## EXERCISE REQUIREMENTS
Your job with the data below: print everything from the line that holds "Page size: 1500x1125." down to the line that holds "For every layout", ends included, exactly, and nothing else.

EXTRACTED ENTRIES below:

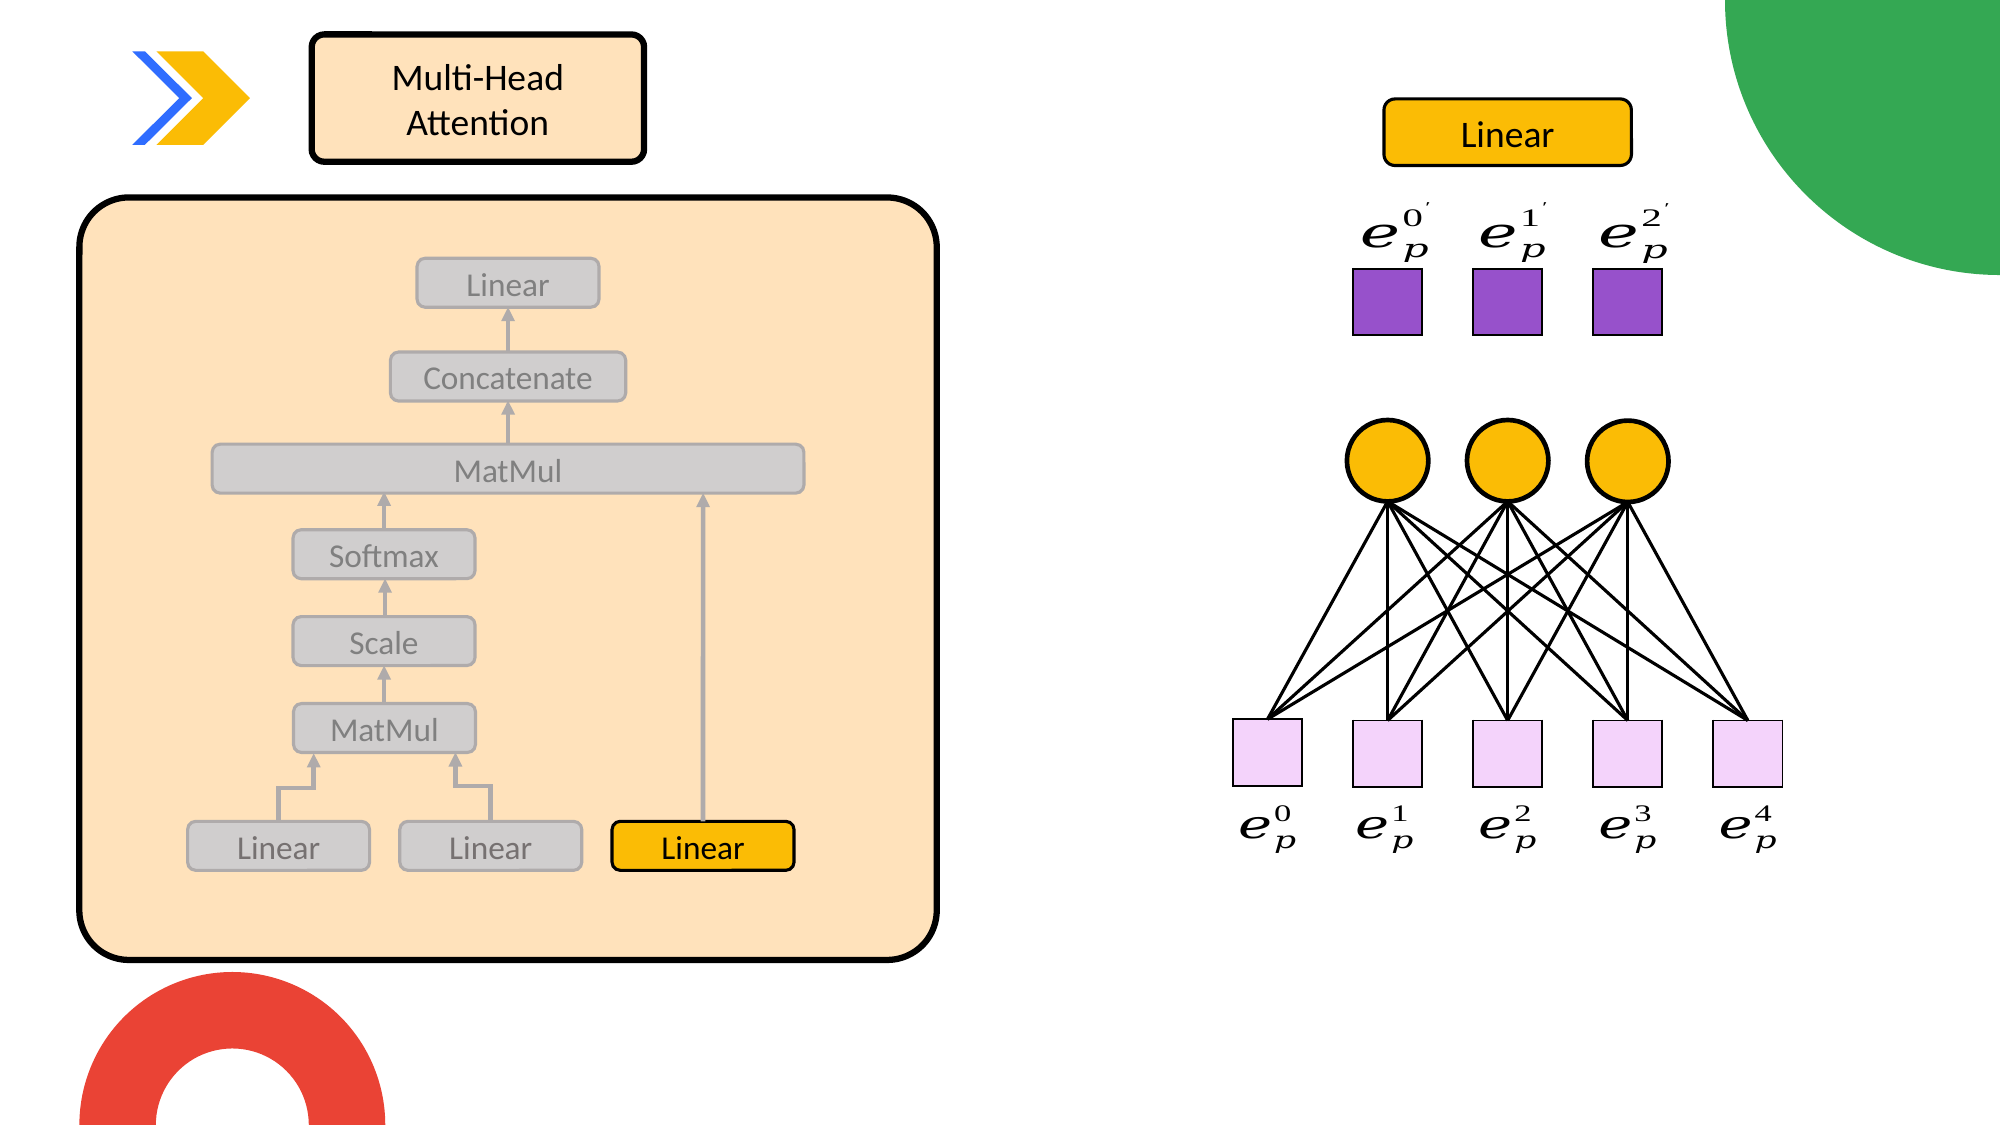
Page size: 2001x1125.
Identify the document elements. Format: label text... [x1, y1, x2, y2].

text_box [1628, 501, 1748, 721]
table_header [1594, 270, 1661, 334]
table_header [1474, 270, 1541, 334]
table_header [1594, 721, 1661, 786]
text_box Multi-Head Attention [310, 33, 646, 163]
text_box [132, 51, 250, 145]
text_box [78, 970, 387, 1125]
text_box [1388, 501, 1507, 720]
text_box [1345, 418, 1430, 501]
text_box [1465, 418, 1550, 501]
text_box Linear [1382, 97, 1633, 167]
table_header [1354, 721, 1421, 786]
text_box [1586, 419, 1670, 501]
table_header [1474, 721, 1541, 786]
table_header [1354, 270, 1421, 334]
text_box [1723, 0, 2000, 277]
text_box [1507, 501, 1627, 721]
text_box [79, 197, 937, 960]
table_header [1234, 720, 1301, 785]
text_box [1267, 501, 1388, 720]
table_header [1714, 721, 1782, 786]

End of EXTRACTED ENTRIES.
EXTRACTED ENTRIES below:

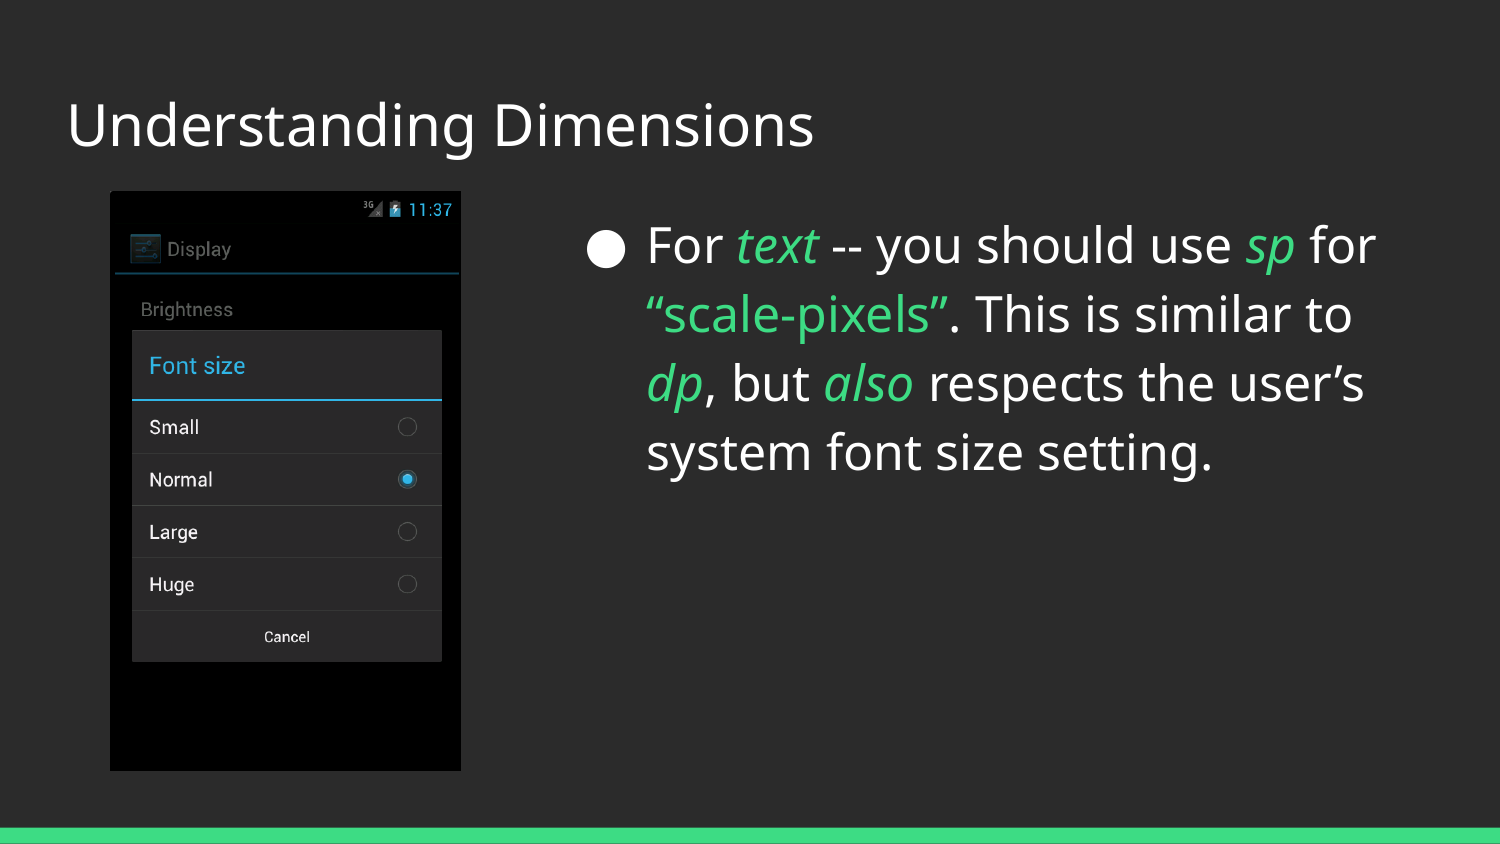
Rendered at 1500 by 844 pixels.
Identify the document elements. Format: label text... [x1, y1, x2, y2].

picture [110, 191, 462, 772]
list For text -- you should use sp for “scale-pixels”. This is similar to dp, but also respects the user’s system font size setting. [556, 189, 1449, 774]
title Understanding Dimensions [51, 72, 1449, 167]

End of EXTRACTED ENTRIES.
EXTRACTED ENTRIES below:

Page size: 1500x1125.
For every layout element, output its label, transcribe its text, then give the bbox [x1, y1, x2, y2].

End of EXTRACTED ENTRIES.

## RESULT OF THE TASK
Page size: 1500x1125.
For every layout element, output its label, transcribe its text, then give the bbox [x1, y1, x2, y2].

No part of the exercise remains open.